▶ Exercise objective
Could you set down the lines from the first line of the entries below through the line with "X731520Y467360D01*", exactly and with no pictures?

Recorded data
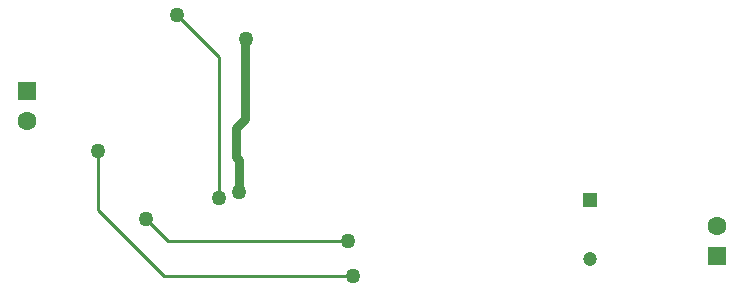
<source format=gbl>
G04*
G04 #@! TF.GenerationSoftware,Altium Limited,Altium Designer,24.0.1 (36)*
G04*
G04 Layer_Physical_Order=2*
G04 Layer_Color=16711680*
%FSLAX44Y44*%
%MOMM*%
G71*
G04*
G04 #@! TF.SameCoordinates,861917B8-4398-4D05-8FE2-F05A855006CB*
G04*
G04*
G04 #@! TF.FilePolarity,Positive*
G04*
G01*
G75*
%ADD13C,0.2540*%
%ADD42C,0.8000*%
%ADD43R,1.6000X1.6000*%
%ADD44C,1.6000*%
%ADD45R,1.2000X1.2000*%
%ADD46C,1.2000*%
%ADD47C,1.2700*%
D13*
X675640Y523240D02*
Y572770D01*
Y523240D02*
X731520Y467360D01*
X742950Y688340D02*
X778510Y652780D01*
Y533400D02*
Y652780D01*
X731520Y467360D02*
X891540D01*
X716280Y515620D02*
X735330Y496570D01*
X887730D01*
X800100Y666750D02*
X801370Y668020D01*
D42*
X795020Y538480D02*
Y564886D01*
X792480Y567426D02*
Y592560D01*
Y567426D02*
X795020Y564886D01*
X800100Y600180D02*
Y666750D01*
X792480Y592560D02*
X800100Y600180D01*
D43*
X1200150Y483870D02*
D03*
X615950Y623570D02*
D03*
D44*
X1200150Y509270D02*
D03*
X615950Y598170D02*
D03*
D45*
X1092200Y531330D02*
D03*
D46*
Y481330D02*
D03*
D47*
X675640Y572770D02*
D03*
X742950Y688340D02*
D03*
X795020Y538480D02*
D03*
X778510Y533400D02*
D03*
X891540Y467360D02*
D03*
X716280Y515620D02*
D03*
X887730Y496570D02*
D03*
X801370Y668020D02*
D03*
M02*

</source>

▶ Solution to the problem
<source format=gbl>
G04*
G04 #@! TF.GenerationSoftware,Altium Limited,Altium Designer,24.0.1 (36)*
G04*
G04 Layer_Physical_Order=2*
G04 Layer_Color=16711680*
%FSLAX44Y44*%
%MOMM*%
G71*
G04*
G04 #@! TF.SameCoordinates,861917B8-4398-4D05-8FE2-F05A855006CB*
G04*
G04*
G04 #@! TF.FilePolarity,Positive*
G04*
G01*
G75*
%ADD13C,0.2540*%
%ADD42C,0.8000*%
%ADD43R,1.6000X1.6000*%
%ADD44C,1.6000*%
%ADD45R,1.2000X1.2000*%
%ADD46C,1.2000*%
%ADD47C,1.2700*%
D13*
X675640Y523240D02*
Y572770D01*
Y523240D02*
X731520Y467360D01*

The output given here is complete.